Les œuvres représentant son atelier permettent de mettre en lumière sa fonction et le rôle spécifique que lui assigne l’artiste. Chagall ne peint pas en plein air : « Je peignais à ma fenêtre, jamais je ne me promenais dans la rue avec ma boîte de couleurs », affirme-t-il dans Ma vie3. L’atelier est un lieu charnière, matérialisant la rencontre entre l’intérieur et l’extérieur, cristallisée par la fenêtre. De la même manière que l’autoportrait, ces représentations de l’atelier témoignent de la réflexion de Chagall sur son statut d’artiste, telle une fenêtre sur son monde.

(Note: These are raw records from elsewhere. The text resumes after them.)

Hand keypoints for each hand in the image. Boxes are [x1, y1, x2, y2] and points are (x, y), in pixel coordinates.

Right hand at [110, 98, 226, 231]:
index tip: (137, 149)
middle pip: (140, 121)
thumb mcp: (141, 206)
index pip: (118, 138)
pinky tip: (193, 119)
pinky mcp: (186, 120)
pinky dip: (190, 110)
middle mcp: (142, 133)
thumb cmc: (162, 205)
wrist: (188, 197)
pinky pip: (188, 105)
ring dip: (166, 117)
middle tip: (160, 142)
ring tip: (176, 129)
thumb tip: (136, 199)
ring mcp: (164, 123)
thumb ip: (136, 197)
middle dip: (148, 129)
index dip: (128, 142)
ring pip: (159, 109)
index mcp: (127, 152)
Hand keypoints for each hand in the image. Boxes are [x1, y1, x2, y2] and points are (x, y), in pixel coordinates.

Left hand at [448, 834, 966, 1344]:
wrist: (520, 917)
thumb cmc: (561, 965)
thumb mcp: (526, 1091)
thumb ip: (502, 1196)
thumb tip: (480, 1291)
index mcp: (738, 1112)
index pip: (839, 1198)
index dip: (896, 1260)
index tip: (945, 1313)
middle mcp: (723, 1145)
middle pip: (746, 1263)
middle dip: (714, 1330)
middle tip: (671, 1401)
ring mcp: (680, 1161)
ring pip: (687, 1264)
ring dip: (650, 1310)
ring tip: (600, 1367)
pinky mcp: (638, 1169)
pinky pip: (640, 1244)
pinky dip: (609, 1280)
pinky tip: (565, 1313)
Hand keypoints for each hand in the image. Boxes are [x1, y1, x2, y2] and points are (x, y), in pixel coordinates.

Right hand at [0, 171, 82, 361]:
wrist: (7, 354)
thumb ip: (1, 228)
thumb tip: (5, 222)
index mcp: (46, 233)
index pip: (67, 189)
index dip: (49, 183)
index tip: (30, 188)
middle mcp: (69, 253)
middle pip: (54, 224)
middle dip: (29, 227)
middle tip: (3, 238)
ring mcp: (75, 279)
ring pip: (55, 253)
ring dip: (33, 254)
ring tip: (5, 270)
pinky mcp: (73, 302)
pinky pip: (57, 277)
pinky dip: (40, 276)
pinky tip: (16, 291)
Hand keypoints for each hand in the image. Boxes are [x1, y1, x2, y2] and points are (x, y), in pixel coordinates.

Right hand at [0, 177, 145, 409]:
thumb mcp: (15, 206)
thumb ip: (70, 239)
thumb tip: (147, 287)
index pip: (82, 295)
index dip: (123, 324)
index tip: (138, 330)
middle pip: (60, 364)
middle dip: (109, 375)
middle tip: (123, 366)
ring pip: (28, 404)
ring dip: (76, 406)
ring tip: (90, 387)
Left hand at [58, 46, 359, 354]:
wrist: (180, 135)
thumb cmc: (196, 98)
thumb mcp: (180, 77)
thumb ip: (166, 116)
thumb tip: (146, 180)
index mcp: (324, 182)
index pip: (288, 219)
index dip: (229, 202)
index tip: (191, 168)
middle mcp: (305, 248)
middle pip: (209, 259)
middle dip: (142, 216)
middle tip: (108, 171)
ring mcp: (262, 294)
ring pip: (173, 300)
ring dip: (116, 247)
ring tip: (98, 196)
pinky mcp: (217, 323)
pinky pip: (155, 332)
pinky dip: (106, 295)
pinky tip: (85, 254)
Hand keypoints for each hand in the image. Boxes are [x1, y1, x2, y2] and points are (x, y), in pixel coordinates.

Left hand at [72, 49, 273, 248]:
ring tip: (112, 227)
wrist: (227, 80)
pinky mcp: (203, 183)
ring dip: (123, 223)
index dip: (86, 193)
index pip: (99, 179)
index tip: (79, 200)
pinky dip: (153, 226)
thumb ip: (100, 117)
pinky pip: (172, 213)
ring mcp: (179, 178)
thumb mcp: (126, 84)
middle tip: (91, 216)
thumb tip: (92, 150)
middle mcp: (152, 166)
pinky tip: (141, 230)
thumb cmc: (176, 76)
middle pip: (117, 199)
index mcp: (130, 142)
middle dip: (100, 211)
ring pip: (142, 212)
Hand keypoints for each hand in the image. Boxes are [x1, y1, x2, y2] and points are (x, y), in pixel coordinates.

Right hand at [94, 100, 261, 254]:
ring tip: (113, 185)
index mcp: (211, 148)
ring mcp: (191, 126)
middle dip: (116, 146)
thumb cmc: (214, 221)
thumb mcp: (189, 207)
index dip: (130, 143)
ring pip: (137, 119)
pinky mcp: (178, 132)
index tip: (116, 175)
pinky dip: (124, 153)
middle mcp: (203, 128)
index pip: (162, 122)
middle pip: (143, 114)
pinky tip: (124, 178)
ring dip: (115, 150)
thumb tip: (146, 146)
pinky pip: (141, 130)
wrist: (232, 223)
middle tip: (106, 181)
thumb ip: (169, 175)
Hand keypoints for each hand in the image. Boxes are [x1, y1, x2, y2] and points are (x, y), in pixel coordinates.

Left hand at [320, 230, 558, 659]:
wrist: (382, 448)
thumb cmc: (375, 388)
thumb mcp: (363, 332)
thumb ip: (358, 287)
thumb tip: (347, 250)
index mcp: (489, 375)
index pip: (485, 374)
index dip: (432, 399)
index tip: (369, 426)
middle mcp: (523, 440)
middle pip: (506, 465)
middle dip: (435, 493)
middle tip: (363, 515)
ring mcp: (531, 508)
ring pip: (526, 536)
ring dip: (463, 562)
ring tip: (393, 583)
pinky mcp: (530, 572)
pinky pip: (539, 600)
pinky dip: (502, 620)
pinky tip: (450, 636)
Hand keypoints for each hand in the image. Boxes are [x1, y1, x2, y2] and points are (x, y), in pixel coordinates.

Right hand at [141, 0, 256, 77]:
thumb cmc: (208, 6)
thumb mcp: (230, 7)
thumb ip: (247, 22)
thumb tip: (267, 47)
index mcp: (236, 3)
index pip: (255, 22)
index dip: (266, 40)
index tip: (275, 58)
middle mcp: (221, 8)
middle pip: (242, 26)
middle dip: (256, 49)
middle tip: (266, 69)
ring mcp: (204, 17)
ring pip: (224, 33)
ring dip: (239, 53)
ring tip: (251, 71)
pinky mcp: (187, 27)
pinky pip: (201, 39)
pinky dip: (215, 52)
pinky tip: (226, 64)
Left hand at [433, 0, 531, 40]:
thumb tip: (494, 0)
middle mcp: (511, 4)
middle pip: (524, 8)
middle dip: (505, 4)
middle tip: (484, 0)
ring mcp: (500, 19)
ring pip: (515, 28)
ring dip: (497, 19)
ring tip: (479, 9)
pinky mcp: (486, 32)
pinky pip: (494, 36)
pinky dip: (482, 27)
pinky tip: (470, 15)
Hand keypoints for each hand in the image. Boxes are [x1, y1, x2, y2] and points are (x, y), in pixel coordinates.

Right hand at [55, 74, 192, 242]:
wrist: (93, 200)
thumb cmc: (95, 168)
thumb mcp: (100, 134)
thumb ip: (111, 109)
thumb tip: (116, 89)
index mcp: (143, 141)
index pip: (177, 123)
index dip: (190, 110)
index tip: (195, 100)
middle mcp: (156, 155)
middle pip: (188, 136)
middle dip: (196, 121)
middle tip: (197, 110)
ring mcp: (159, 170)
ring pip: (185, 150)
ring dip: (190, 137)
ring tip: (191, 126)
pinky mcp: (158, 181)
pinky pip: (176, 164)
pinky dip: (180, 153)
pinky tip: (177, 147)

1 Manuel Charpy, « Les ateliers d’artistes et leurs voisinages. Espaces et scènes urbaines des modes bourgeoises à Paris entre 1830-1914 », Histoire urbaine, vol. 26, n° 3, 2009, p. 43-68.

2 Ibid.

3 Marc Chagall, Ma vie, Paris, réédition Stock, 1983, p. 166, in Élisabeth Pacoud-Rème, « Chagall, fenêtres sur l’œuvre », in Chagall, un peintre à la fenêtre (cat. exp., Nice, Musée national Marc Chagall, 25 juin-13 octobre 2008, Münster, Graphikmuseum Pablo Picasso Münster, 13 novembre-4 mars 2009), Paris, Réunion des musées nationaux, 2008, p. 33.